Cuán pronto entendí que no hay aspecto más esencial en este plano que cumplir con la voluntad divina y que esta pasa por llenar el zurrón de tu vida con las buenas obras, las obras de amor, de ese amor por el que los cielos y las tierras fueron creados, así como las criaturas humanas que somos sus hijos.

Admito que no entré en el convento ni me convertí en monja por propia aquiescencia, pero algún ser celestial debió inspirar los designios de mi padre para que así lo hiciese y, de este modo, me regalase la más brillante oportunidad de mi existencia.
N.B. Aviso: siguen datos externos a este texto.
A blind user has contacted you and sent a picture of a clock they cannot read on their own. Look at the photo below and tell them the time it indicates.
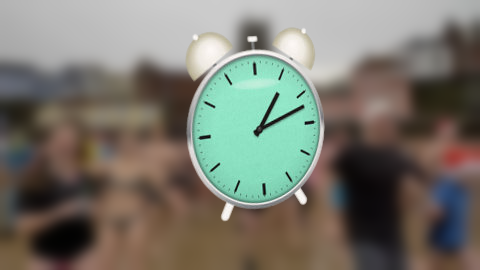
1:12
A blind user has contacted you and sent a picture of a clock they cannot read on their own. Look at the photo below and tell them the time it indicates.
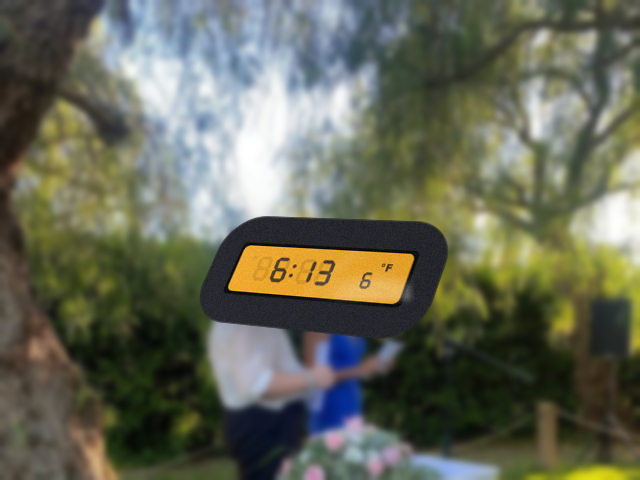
6:13
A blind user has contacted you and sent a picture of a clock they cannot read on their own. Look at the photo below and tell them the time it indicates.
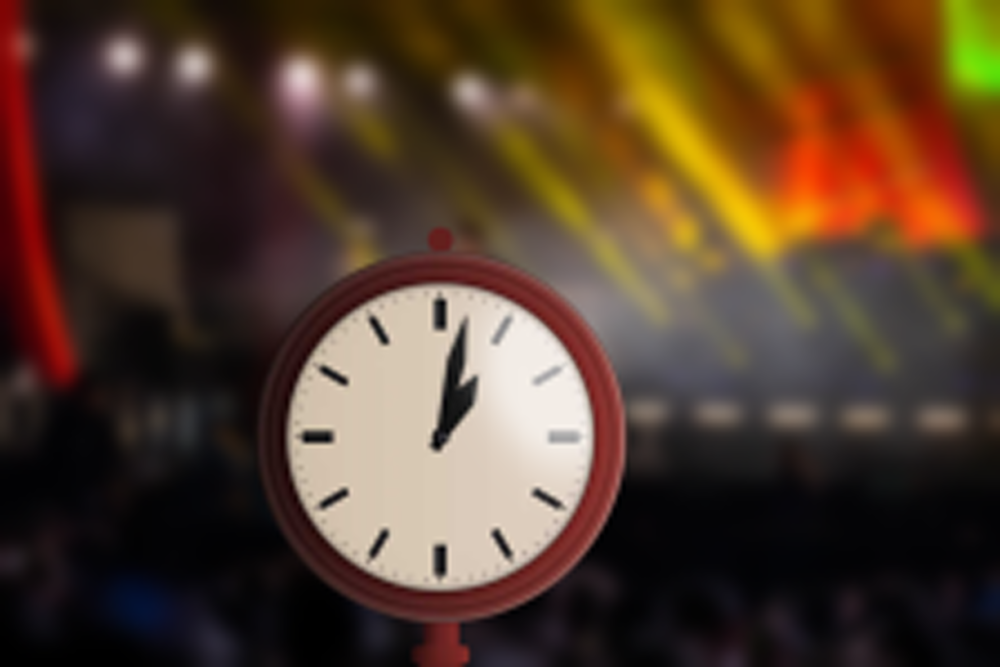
1:02
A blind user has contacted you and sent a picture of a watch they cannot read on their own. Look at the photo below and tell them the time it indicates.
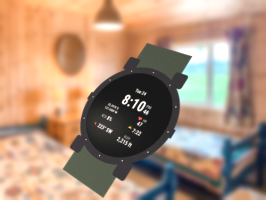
8:10
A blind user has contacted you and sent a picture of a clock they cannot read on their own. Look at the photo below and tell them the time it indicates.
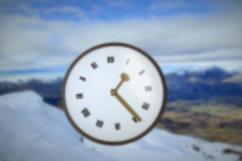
1:24
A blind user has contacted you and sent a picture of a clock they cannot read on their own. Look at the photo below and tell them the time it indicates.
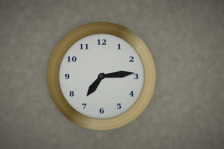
7:14
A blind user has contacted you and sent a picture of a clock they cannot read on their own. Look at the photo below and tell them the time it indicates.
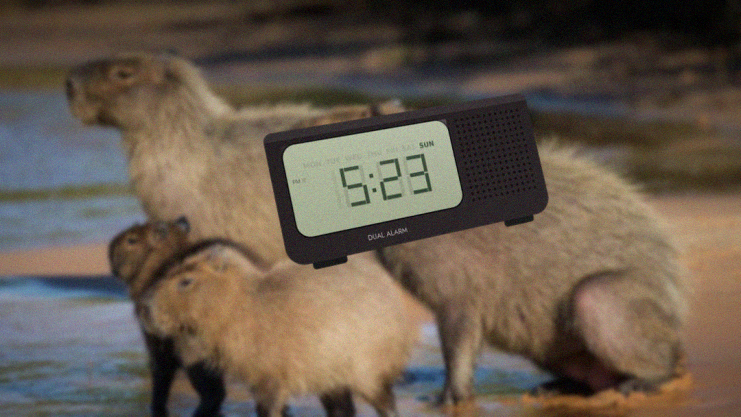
5:23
Confieso que estamos destinados a vivir eternamente, a transformarnos, a transmutar nuestra perecedera carne en el verdadero oro espiritual que es la caridad.

Quiera Dios que estas palabras descritas en mis memorias puedan aclarar a algunos el último sentido de sus vidas, porque hay anuncios inmortales y que trascienden los tiempos: tal es el poder universal del amor. Pedid al Creador cuanto queráis y a continuación, ofreced vuestra mano al prójimo, que Dios os concederá lo justo y necesario.

Desde el cielo, ruego al Señor por todos vosotros y ruego a la Virgen María para que extienda su bendito manto protector sobre vuestras almas.